▶
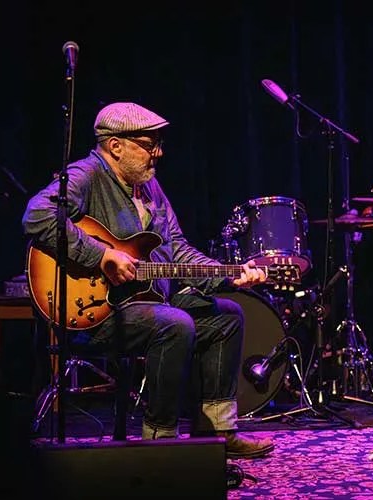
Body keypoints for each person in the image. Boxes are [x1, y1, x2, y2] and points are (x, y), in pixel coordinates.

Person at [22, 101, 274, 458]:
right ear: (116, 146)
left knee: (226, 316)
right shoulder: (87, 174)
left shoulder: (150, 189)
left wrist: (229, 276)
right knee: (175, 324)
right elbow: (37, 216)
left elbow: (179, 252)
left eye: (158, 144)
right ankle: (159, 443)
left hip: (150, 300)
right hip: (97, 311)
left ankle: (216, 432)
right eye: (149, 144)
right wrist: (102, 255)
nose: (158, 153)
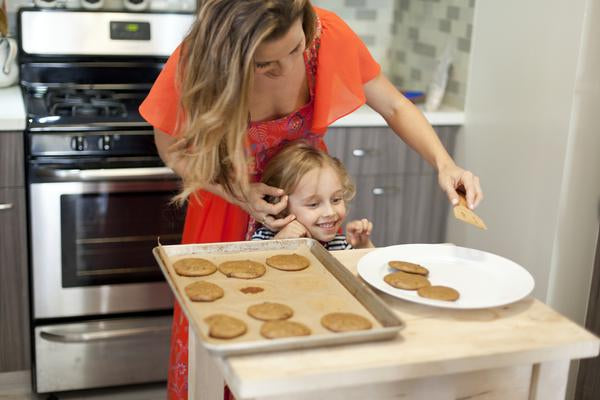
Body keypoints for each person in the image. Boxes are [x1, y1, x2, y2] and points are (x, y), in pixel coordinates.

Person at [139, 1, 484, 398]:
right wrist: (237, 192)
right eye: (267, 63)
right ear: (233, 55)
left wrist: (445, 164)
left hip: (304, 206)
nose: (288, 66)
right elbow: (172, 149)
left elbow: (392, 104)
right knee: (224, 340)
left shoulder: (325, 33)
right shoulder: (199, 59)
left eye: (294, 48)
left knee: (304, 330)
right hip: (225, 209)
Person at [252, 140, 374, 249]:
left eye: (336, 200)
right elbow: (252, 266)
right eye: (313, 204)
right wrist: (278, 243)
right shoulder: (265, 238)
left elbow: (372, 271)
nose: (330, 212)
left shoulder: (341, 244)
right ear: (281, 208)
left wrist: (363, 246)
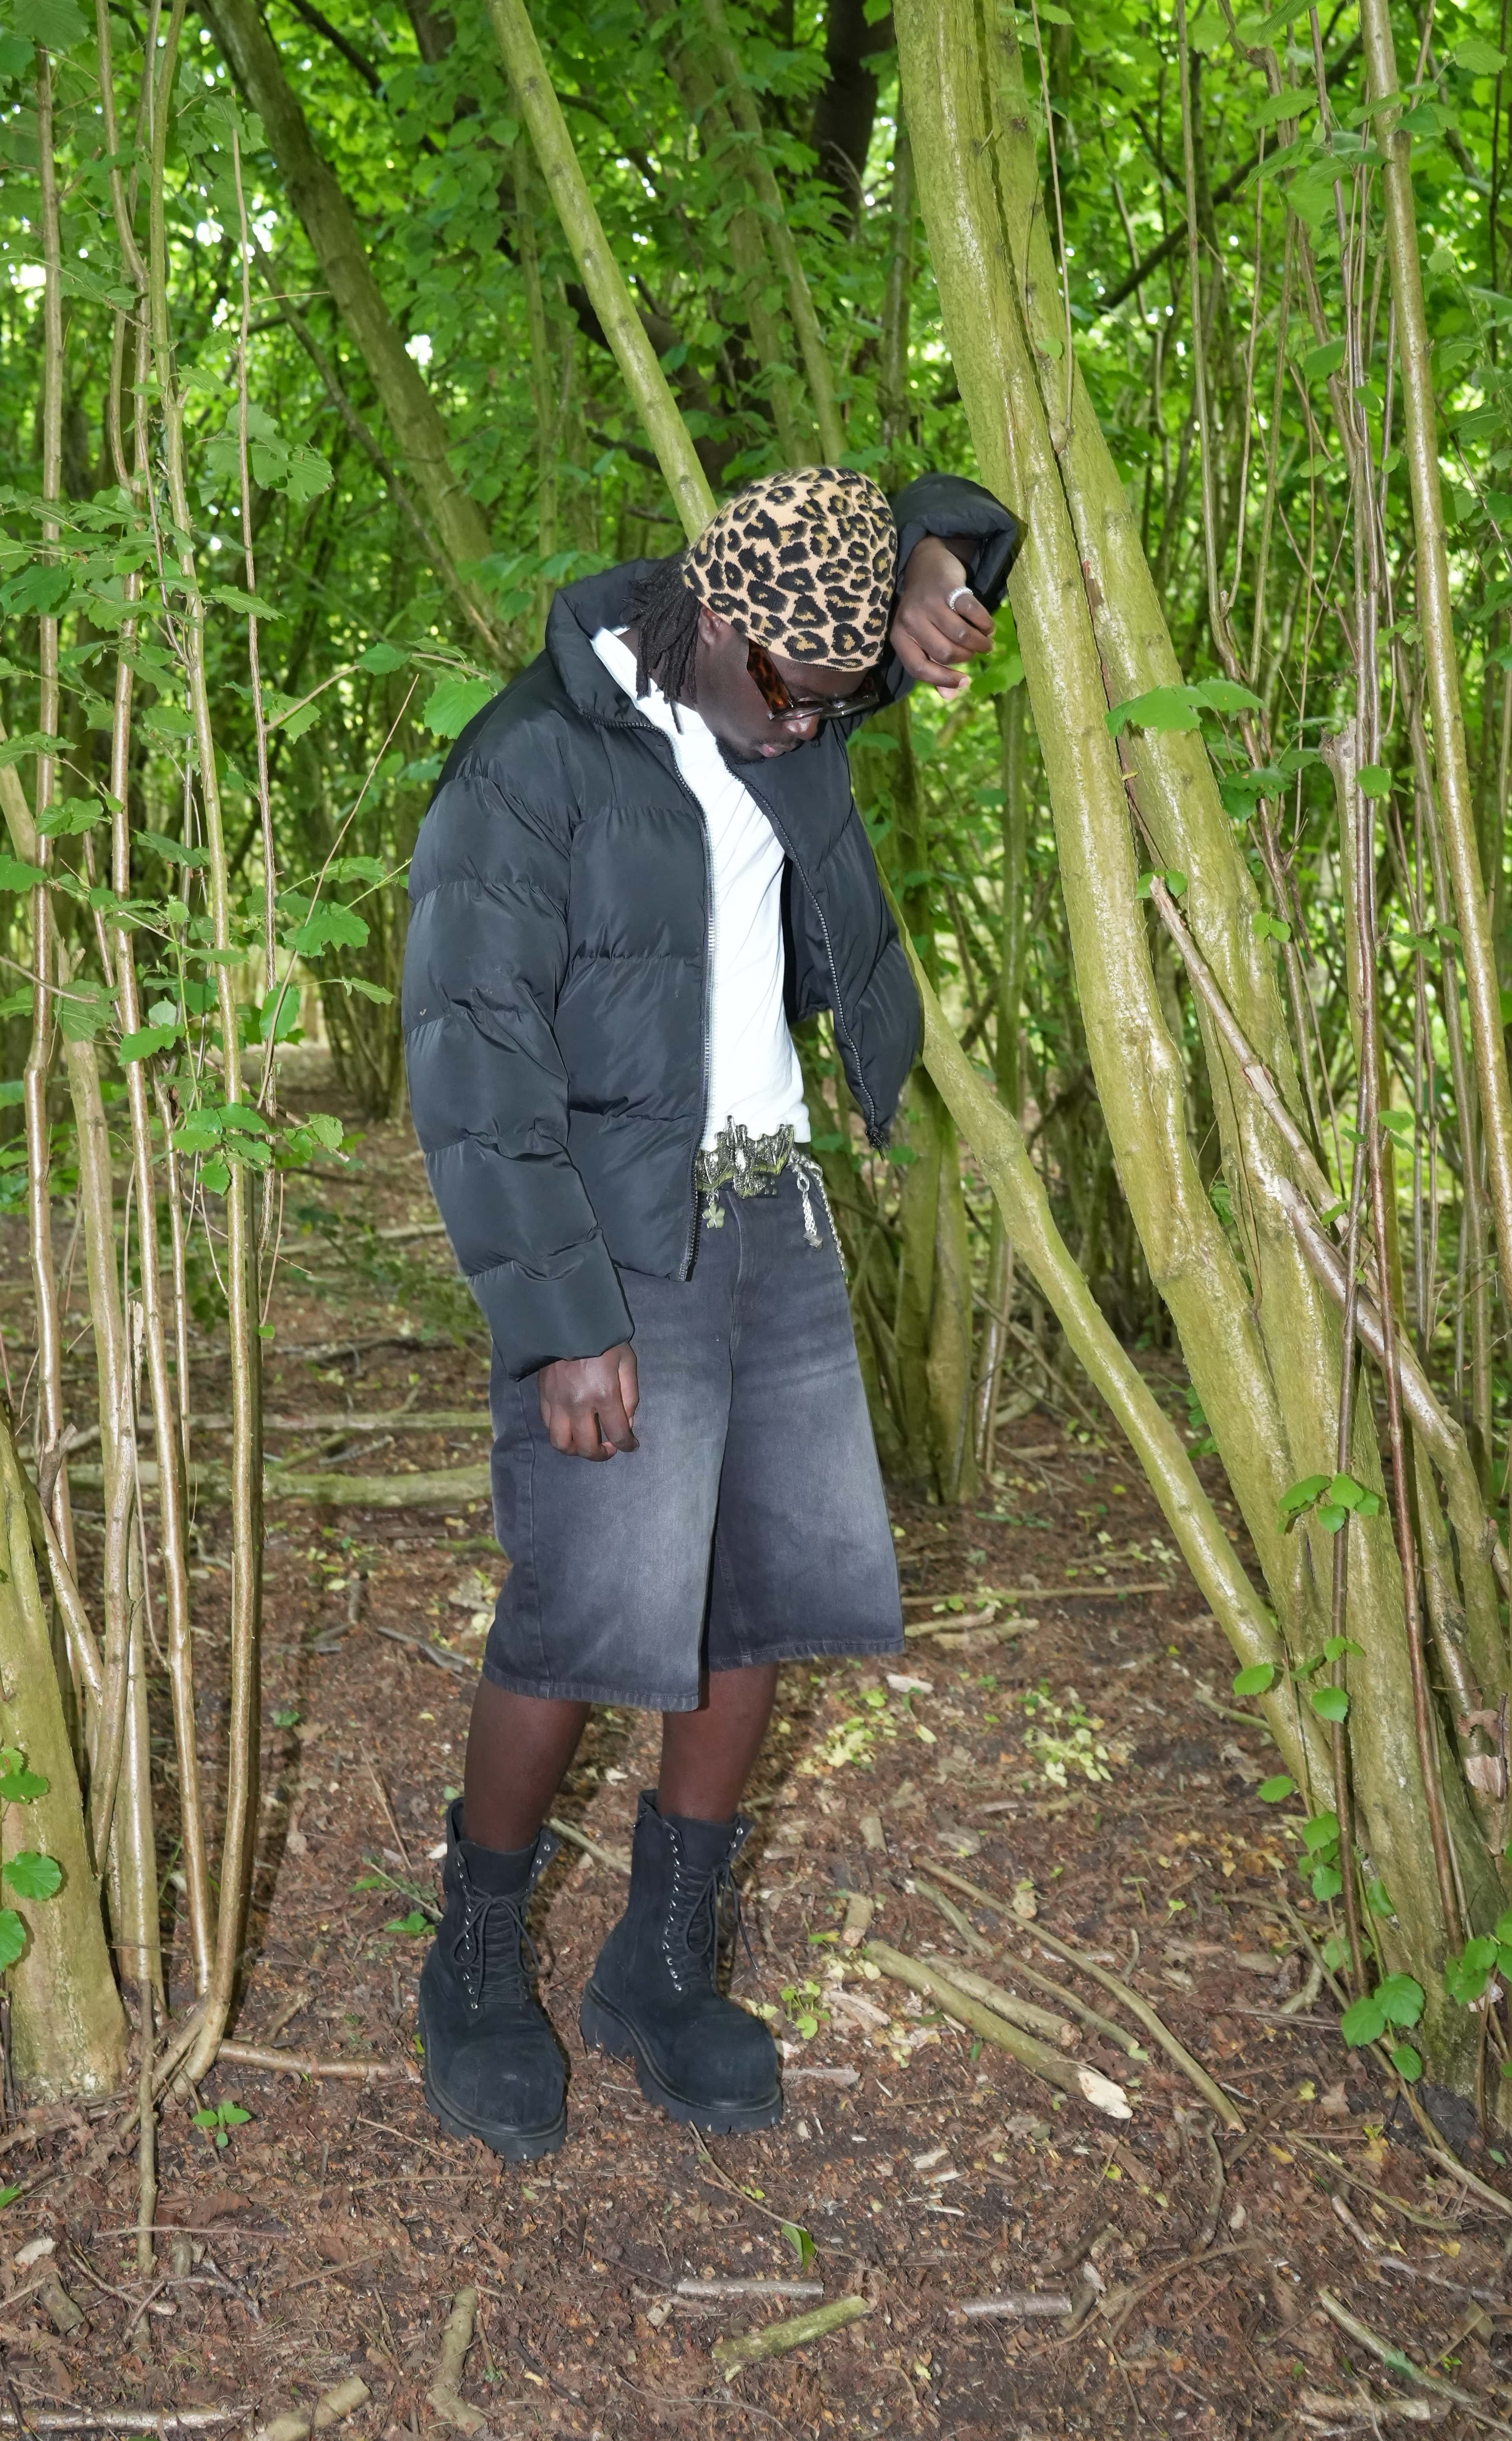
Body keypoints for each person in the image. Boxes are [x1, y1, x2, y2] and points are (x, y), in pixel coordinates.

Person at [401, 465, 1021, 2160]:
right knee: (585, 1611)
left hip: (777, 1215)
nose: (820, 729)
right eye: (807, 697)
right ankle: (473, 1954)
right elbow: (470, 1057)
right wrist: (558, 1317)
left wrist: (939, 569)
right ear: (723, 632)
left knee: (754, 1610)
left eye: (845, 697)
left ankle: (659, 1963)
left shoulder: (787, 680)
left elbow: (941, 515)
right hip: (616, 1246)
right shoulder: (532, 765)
◀
#### YOUR INSTRUCTIONS
Starting at the line above that holds "left elbow: (372, 271)", repeat every line exactly down to and including the line that holds "left elbow: (941, 515)", then stop. Do not carry over any pictures.

#### EXERCISE SOLUTION
left elbow: (372, 271)
nose: (330, 212)
left shoulder: (341, 244)
right ear: (281, 208)
left wrist: (363, 246)
Body keypoints for each person in the image. Boxes are [x1, y1, x2, y2] and points are (x, y), in pixel coordinates.

Person at [401, 465, 1021, 2160]:
right knee: (585, 1611)
left hip: (777, 1215)
nose: (820, 729)
right eye: (807, 697)
right ankle: (473, 1954)
right elbow: (470, 1057)
right wrist: (558, 1317)
left wrist: (939, 569)
right ear: (723, 632)
left knee: (754, 1610)
left eye: (845, 697)
left ankle: (659, 1963)
left shoulder: (787, 680)
left elbow: (941, 515)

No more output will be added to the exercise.